> [INSTRUCTIONS TO FOLLOW] Reproduce the following passage on Kullback-Leibler divergence in full, without altering any wording, symbols, or equations.

> [DOCUMENT SEGMENT]

****

Kullback-Leibler (K-L) is a measure of the difference between two probability distributions P and Q. In this implementation, each element of the distribution represents the percent chance that at any moment in a conversation that any single speaker, combination of speakers, or no speaker is talking. There are two properties of Kullback-Leibler that are considered. The first property of Kullback-Leibler is that it is desirable to make sure that the denominator Q(i) is never equal to zero, which could otherwise result in a computational error. There are various methods that can be used to accomplish this. One method involves adding a small number to both the numerator and denominator giving us:

$\begin{matrix} D_{S^{'}} (P  Q) = \sum_{1}^{i} P (i) \log (\frac{P (i) + 0.0001}{Q (i) + 0.0001}) & EQN . 2 \end{matrix}$

The second property of Kullback-Leibler that is considered involves the fact that it is asymmetric. This means the K-L calculation from P to Q is generally not the same as the K-L calculation from Q to P. There are various methods to produce the symmetric Kullback-Leibler, one of these is involves taking the average of the different orders in accordance with:

$\begin{matrix} D_{k} (P  Q) = \frac{D_{S^{'}} (P  Q) + D_{S^{'}} (Q  P))}{2} & EQN . 3 \end{matrix}$

In this implementation, each element of the probability distributions (P and Q) represents the percent chance that at any moment in a conversation that any single speaker, combination of speakers, or no speaker is talking. Therefore, the element list must be the set of all k-combinations of a set S

$(\begin{matrix} S \\ k \end{matrix})$

where S denotes the speakers in the conversation and 1<=k<=|S|. The distribution P(i) would be the tested potential conversation as derived from sampled voice streams and Q(i) would be a known conversation model as derived from a corpus of known conversations. There may be more than one conversation model within a set of sampled voice streams. For example, in one implementation, given a number of participants there might exist a social-conversation model, confrontational-conversation, model, etc. in a set of sampled voice streams.

The method illustrated in FIG. 3 also includes defining 320 a first conversation group (e.g., group 104b of FIG. 1) that includes the participants identified as participating in the conversation. In the above example, the first conversation group includes participants 102a (with commonly mapped tags “A” and “X”) and 102b (with commonly mapped tags “B” and “Y”).

****

[Body or hand keypoint data]

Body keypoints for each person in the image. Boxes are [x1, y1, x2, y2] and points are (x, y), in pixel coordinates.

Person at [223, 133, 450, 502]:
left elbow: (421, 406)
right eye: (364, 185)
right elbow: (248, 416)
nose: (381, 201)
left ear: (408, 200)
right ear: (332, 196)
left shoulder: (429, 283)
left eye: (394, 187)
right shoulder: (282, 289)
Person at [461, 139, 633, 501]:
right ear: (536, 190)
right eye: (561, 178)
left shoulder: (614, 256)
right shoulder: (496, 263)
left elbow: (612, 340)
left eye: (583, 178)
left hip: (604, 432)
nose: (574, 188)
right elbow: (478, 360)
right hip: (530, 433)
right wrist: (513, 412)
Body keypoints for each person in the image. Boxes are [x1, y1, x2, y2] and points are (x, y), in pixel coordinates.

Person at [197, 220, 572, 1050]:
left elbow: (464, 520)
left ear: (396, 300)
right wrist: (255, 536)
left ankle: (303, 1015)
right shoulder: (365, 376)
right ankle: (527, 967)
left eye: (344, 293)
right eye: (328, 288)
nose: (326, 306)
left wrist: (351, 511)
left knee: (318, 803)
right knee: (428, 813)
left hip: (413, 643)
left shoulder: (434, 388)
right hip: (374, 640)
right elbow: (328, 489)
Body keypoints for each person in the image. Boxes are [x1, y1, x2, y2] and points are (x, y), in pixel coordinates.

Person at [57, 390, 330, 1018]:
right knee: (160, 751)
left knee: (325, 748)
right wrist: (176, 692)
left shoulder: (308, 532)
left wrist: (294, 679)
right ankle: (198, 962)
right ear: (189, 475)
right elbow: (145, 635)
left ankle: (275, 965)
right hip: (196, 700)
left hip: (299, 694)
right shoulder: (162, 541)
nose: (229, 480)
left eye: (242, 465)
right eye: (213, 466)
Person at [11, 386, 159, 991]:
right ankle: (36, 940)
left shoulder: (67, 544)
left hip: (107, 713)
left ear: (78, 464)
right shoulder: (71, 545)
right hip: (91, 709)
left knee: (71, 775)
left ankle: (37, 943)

****

> [PROBLEM SOLUTION]
Kullback-Leibler (K-L) is a measure of the difference between two probability distributions P and Q. In this implementation, each element of the distribution represents the percent chance that at any moment in a conversation that any single speaker, combination of speakers, or no speaker is talking. There are two properties of Kullback-Leibler that are considered. The first property of Kullback-Leibler is that it is desirable to make sure that the denominator Q(i) is never equal to zero, which could otherwise result in a computational error. There are various methods that can be used to accomplish this. One method involves adding a small number to both the numerator and denominator giving us:

$\begin{matrix} D_{S^{'}} (P  Q) = \sum_{1}^{i} P (i) \log (\frac{P (i) + 0.0001}{Q (i) + 0.0001}) & EQN . 2 \end{matrix}$

The second property of Kullback-Leibler that is considered involves the fact that it is asymmetric. This means the K-L calculation from P to Q is generally not the same as the K-L calculation from Q to P. There are various methods to produce the symmetric Kullback-Leibler, one of these is involves taking the average of the different orders in accordance with:

$\begin{matrix} D_{k} (P  Q) = \frac{D_{S^{'}} (P  Q) + D_{S^{'}} (Q  P))}{2} & EQN . 3 \end{matrix}$

In this implementation, each element of the probability distributions (P and Q) represents the percent chance that at any moment in a conversation that any single speaker, combination of speakers, or no speaker is talking. Therefore, the element list must be the set of all k-combinations of a set S

$(\begin{matrix} S \\ k \end{matrix})$

where S denotes the speakers in the conversation and 1<=k<=|S|. The distribution P(i) would be the tested potential conversation as derived from sampled voice streams and Q(i) would be a known conversation model as derived from a corpus of known conversations. There may be more than one conversation model within a set of sampled voice streams. For example, in one implementation, given a number of participants there might exist a social-conversation model, confrontational-conversation, model, etc. in a set of sampled voice streams.

The method illustrated in FIG. 3 also includes defining 320 a first conversation group (e.g., group 104b of FIG. 1) that includes the participants identified as participating in the conversation. In the above example, the first conversation group includes participants 102a (with commonly mapped tags “A” and “X”) and 102b (with commonly mapped tags “B” and “Y”).